Toccato il fondo, riscopre il cristianesimo, ma non è più il cristianesimo dei bianchi, la religione dei potenti, quella dei colonizzatori presa a modello dai neri che hanno fortuna. È il cristianesimo di chi sta, anima e corpo, veramente come Gesù Cristo, sulla croce. Benché povero, decide di dedicarsi a chi sta peggio di lui. Fonda un gruppo di carità cristiana: lui e i suoi amici visitano gli ammalati, non hanno medicine da offrire: si limitano a lavarli e a fare loro compagnia. Alla ricerca di ultimi che sono più ultimi, scoprono, dopo i carcerati, gli ammalati di mente. Man mano si attiva anche con senso pratico, cerca aiuto in Costa d’ Avorio e in Occidente, fonda i primi ospedali, fino a fare di quello di Bouaké l’unico centro in grado di assistere gli sbandati di ogni genere moltiplicati dalla guerra del 2002. Nei centri di Grégoire vivono per lo più musulmani. A Bouaké ha occupato la chiesa dell’ospedale: gli ammalati ci dormono, la domenica mattina chi vuole partecipa alla messa e chi non vuole esce o continua a dormire.
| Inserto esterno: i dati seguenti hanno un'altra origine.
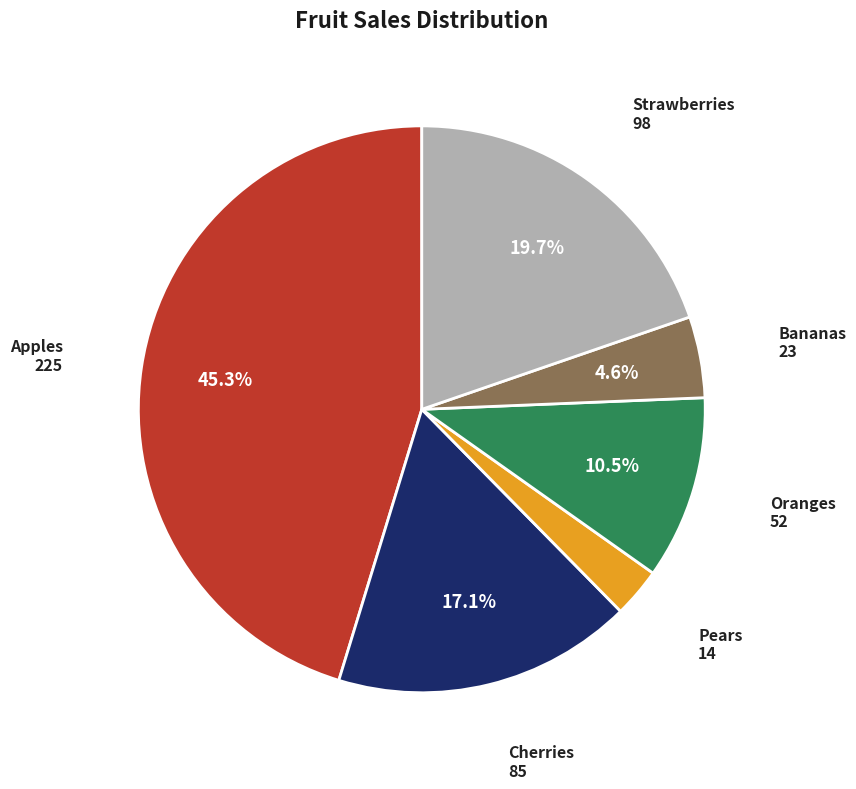

Is it true that Oranges is 4% of the pie?

False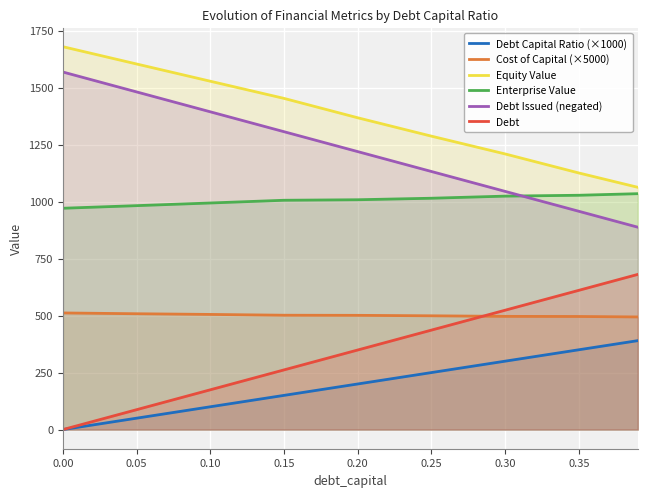

What is the lowest value of the Enterprise Value series?

970.7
Ha uno sguardo disincantato sul mondo e sulla vita, ma è pieno di speranza.

Il grande impegno di Grégoire è quello di ridare dignità umana a queste persone spezzando le catene metalliche che bloccano la loro carne ma soprattutto spezzando le catene dell’ignoranza che deturpa la loro dignità e il loro spirito.
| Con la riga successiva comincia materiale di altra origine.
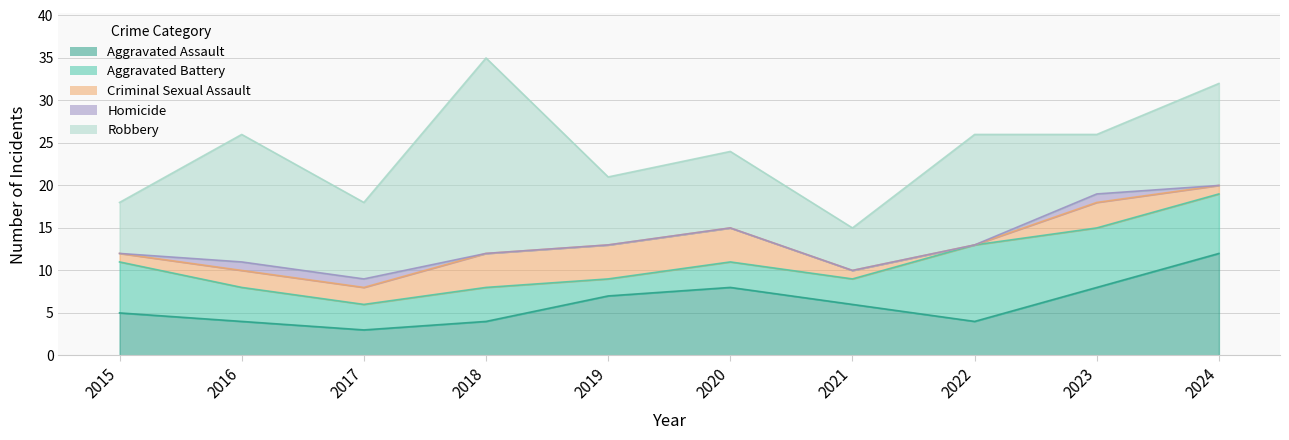

At which category does Robbery reach its first local peak?

2016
Negli ultimi mesi è stato aperto il nuovo centro a Djougou in Benin, che ha già accolto circa 250 malati, mentre sta per partire la costruzione di un nuovo centro ad Alepé, a pochi km da Abidjan in Costa d’Avorio, per il quale Grégoire ha ricevuto in dono un terreno di 5 ettari direttamente dal nunzio apostolico. “Il lavoro si moltiplica e adesso ci arrivano richieste anche dal Burkina Faso e dal Ghana”, dice Grégoire, che continua a non ricevere alcuna sovvenzione, né dai governi. Se gli si chiede come fa a portare avanti tutti i centri, lui allarga le braccia e, con la stessa fede di sempre, ti risponde “la provvidenza, mio caro...”. Oggi i centri Saint Camille sono 15 ed ospitano in tutto circa 2.500 malati, mentre quelli reintegrati in famiglia sono più di 22.000.